Rails - Create and operate on a temporary table?

My background is in data science with R, but in my current position I'm pulling data through Rails and ActiveRecord. I want to perform transformations to my data and create new columns and save it in a temporary way that allows me to continue querying it like a regular table, but without actually making changes to the database.
In R, this might look something like:
new_table <- old_table[old_table$date >= '2020-01-01']
new_table$average <- mean(new_table$value)
I would take this new_table and perform any number of queries I could have done to the old_table, and once I close my app I expect this temporary table to be removed as well.
This particular transformation is simple and wouldn't require a new table, but for example, there are a number of tables I'd like to join with my new_table. It would be easier if I could perform my transformations once and then join it, rather than joining the old_table and performing the transformation each time.
Since your question is vague I'll give a general answer that might not fit your use but it's a best guess at this point. There are numerous ways to use the DB connection in Rails to query directly, as referenced in the link in my comments above. But as an experiment I wanted to see if this would work and it does, at least with a project that is using Postgres. I wanted it to be DB agnostic so I'm avoiding calling the DB connection directly...
First create a temporary class in the Rails console:
rails c
Loading development environment (Rails...
class MyTempTable < ActiveRecord::Base
end
=> nil
EDIT:
In addition to the method below, you can also do this to create the table:
MyTempTable.find_by_sql('create temp table temp_tables AS select...')
This will create the temp table directly from a query. You could then use a join statement if you wanted data from more than one table in the new temp table, and you can add any additional columns you want
End Edit
Now you have a class that will act like a table with the usual ActiveRecord methods. Rails now assumes there is a table in the DB called my_temp_tables (must be plural). You can then create a temp table (if your DBMS supports temp tables) like this:
MyTempTable.find_by_sql('create temp table my_temp_tables(col1, col2... ')
Now you have a temp table with the columns you want. You can then do SQL operations using
MyTempTable.find_by_sql('INSERT INTO my_temp_tables SELECT * FROM ....')

(Dataset entries)
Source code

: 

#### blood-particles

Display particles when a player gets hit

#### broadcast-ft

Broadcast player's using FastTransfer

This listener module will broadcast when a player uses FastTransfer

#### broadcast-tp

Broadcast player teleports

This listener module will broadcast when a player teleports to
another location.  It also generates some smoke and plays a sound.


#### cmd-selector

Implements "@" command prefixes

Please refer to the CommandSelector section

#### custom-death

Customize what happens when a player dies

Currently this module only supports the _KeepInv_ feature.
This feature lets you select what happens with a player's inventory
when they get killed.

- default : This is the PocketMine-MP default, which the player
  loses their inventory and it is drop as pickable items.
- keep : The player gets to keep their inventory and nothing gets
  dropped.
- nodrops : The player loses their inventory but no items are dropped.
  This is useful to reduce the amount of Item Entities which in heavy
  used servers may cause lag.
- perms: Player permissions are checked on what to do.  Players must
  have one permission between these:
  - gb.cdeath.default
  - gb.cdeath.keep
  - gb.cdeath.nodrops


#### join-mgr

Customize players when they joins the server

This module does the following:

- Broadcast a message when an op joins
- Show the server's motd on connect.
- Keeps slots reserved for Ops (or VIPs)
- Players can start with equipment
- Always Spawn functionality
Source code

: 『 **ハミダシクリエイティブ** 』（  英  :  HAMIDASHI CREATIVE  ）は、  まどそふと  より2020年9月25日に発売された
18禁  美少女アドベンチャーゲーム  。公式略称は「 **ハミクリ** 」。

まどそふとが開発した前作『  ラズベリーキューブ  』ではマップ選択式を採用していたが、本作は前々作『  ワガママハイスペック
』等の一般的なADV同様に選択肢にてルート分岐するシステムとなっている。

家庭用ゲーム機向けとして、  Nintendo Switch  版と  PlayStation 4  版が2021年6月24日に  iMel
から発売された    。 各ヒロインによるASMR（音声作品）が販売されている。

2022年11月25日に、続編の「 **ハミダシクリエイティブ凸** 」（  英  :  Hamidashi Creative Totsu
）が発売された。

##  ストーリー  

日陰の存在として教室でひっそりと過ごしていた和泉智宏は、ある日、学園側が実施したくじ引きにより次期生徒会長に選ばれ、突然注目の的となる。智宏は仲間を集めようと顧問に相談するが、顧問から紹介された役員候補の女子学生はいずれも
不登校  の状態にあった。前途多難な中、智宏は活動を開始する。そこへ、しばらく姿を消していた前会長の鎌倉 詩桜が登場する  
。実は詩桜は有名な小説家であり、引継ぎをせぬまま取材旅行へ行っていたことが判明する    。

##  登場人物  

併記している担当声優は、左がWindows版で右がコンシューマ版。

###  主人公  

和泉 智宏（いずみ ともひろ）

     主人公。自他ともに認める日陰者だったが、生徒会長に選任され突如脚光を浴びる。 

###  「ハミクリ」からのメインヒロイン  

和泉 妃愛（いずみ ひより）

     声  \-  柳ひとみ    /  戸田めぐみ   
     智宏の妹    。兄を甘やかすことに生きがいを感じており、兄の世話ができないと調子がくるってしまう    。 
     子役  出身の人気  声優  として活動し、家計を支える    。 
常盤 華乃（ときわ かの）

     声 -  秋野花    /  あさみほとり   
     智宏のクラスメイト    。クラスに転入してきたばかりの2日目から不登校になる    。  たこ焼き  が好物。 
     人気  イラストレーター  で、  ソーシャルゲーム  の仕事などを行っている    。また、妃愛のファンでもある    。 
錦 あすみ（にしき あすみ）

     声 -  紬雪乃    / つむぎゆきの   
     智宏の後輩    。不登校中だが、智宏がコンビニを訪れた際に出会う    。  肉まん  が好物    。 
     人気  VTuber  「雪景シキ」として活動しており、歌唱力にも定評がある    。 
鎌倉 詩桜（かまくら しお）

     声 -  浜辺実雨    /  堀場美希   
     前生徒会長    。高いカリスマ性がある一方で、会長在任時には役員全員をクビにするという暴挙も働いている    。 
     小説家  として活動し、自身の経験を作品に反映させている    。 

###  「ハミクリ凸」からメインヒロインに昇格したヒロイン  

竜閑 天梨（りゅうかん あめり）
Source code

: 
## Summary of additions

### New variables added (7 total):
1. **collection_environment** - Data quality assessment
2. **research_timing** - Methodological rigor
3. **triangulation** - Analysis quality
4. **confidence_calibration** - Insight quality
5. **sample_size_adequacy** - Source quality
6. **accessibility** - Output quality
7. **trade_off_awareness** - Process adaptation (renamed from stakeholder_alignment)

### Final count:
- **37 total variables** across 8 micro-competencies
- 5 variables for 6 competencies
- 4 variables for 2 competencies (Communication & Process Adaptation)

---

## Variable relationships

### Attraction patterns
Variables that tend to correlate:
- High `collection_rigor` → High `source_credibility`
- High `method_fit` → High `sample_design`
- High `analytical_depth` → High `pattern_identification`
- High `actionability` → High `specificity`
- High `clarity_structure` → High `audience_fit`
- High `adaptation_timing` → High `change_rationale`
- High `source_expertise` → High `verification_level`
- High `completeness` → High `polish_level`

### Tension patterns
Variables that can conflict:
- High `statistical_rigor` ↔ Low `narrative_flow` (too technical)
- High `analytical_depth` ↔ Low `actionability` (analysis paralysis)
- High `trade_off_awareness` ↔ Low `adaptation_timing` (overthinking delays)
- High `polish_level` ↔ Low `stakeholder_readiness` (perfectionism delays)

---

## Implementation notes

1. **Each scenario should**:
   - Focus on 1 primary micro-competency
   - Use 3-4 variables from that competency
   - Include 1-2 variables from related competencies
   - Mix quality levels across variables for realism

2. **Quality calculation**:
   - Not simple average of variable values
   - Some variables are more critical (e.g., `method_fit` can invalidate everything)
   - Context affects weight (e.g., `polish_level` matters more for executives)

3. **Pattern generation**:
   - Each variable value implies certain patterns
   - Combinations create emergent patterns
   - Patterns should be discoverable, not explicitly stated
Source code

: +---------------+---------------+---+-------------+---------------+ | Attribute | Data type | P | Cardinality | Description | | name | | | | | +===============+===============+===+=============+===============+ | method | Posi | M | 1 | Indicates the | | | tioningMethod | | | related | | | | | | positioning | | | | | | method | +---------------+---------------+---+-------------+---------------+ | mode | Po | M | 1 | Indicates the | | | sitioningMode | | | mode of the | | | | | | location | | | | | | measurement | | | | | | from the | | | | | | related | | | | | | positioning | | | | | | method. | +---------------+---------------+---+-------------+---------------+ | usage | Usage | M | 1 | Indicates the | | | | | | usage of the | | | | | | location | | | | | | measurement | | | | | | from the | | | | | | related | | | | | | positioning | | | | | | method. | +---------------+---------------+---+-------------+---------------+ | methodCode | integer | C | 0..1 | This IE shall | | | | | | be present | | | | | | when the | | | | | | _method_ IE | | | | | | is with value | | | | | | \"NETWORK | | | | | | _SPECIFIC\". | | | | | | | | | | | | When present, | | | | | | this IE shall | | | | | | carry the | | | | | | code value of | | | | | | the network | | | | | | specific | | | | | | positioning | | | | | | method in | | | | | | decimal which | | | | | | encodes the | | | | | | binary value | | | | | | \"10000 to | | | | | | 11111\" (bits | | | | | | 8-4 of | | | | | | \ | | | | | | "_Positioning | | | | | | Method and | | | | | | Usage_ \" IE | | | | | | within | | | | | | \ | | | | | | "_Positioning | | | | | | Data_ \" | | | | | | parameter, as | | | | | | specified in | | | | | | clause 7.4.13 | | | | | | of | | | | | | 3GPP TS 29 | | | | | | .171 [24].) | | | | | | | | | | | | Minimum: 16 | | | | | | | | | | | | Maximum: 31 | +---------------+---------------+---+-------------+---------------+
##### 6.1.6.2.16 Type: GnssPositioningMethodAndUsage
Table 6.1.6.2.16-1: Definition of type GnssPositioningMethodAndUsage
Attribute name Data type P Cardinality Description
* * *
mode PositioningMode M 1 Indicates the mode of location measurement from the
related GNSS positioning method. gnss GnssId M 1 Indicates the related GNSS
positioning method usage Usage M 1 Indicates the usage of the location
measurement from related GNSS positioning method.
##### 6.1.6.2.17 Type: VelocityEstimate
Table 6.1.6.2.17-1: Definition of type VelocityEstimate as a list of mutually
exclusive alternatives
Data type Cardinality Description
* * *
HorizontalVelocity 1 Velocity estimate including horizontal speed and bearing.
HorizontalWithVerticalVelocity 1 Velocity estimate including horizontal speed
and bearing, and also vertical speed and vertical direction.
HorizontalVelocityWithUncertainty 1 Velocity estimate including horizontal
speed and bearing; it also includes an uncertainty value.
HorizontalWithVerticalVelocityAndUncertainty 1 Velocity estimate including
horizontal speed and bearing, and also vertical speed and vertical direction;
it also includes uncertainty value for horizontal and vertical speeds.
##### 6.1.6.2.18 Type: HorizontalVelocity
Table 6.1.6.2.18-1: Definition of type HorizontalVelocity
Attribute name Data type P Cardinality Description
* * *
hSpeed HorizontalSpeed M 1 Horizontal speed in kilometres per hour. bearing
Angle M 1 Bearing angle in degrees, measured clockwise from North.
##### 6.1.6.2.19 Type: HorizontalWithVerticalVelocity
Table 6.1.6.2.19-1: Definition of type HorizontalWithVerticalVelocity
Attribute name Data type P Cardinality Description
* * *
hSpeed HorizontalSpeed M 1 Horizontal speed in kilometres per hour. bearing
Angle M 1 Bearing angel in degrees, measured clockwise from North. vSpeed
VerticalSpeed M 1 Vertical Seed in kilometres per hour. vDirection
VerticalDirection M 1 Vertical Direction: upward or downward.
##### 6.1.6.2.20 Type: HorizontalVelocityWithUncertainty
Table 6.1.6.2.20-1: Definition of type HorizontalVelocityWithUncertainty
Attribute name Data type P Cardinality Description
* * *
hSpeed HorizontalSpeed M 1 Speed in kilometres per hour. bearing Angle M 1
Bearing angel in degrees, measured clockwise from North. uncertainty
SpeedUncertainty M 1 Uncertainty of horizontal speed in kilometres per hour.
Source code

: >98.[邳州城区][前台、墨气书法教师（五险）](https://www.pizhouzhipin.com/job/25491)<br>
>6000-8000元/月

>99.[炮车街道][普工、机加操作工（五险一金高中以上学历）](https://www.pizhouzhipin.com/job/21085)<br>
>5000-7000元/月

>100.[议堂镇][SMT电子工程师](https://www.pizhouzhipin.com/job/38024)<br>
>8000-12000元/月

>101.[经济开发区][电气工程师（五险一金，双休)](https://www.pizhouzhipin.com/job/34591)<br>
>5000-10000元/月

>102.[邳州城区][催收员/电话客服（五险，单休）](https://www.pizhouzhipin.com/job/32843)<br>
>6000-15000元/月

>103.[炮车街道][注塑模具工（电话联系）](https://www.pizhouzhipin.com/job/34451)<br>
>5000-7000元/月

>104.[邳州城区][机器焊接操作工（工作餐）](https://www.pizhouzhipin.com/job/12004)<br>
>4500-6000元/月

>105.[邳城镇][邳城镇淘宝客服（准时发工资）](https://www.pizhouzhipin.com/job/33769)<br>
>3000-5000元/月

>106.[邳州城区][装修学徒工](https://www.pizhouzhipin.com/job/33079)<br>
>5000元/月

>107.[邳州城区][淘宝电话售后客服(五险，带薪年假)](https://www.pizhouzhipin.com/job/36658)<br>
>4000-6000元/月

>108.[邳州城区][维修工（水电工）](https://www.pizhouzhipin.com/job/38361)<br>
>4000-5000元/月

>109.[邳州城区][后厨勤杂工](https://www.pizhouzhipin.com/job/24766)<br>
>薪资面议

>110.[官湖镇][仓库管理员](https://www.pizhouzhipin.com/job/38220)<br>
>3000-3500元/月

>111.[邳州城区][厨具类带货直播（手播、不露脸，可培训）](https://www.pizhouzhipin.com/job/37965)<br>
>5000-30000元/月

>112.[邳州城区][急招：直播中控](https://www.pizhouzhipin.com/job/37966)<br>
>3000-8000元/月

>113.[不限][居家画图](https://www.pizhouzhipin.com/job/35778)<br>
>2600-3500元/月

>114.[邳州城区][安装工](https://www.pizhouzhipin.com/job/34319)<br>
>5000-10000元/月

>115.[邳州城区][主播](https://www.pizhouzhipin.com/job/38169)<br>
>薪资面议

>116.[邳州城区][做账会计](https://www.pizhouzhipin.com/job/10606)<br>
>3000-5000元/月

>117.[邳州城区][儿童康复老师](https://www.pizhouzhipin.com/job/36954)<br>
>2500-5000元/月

▶ **ACTIVITIES**
1. In the records, copy the lines exactly, from the line with "Please refer to the CommandSelector section" up to and including the line with "when they get killed.".
2. Carry on the thread about temporary tables in Rails from the point where it stops.
The Rails thread and the records are unrelated pieces of material.

▶ **RESPONSES TO THE TASKS**
1.
Please refer to the CommandSelector section

#### custom-death

Customize what happens when a player dies

Currently this module only supports the _KeepInv_ feature.
This feature lets you select what happens with a player's inventory
when they get killed.

2.
You can then treat MyTempTable like any other model in Rails. If you wanted all the columns from one table joined with some columns from another table you can create the temp table as above, you just have to create all the columns first (at least in Postgres, in MSSQL you can probably create the temp table inserting directly from a select => join statement). If you are new to Rails you can grab column names by doing this on existing tables:
some_columns = SomeTable.column_names
=> ["id", "name", "serial", "purchased", ...]
Now you have an array of the column names so you don't have to type all of them. You can list out the columns you want from the various tables, cut and past them into the create temp table... statement, then INSERT the joined data into MyTempTable
If you do much of this regularly you'll probably want to keep a listing of all your column names in an text file. You can also create Rake tasks that do all of this and save the data to some format, or send it off to where ever it is supposed to go. That way you can have it all in a file that you can just run and it will create the temp tables, do the work, and then when it closes out the temporary classes and tables go away.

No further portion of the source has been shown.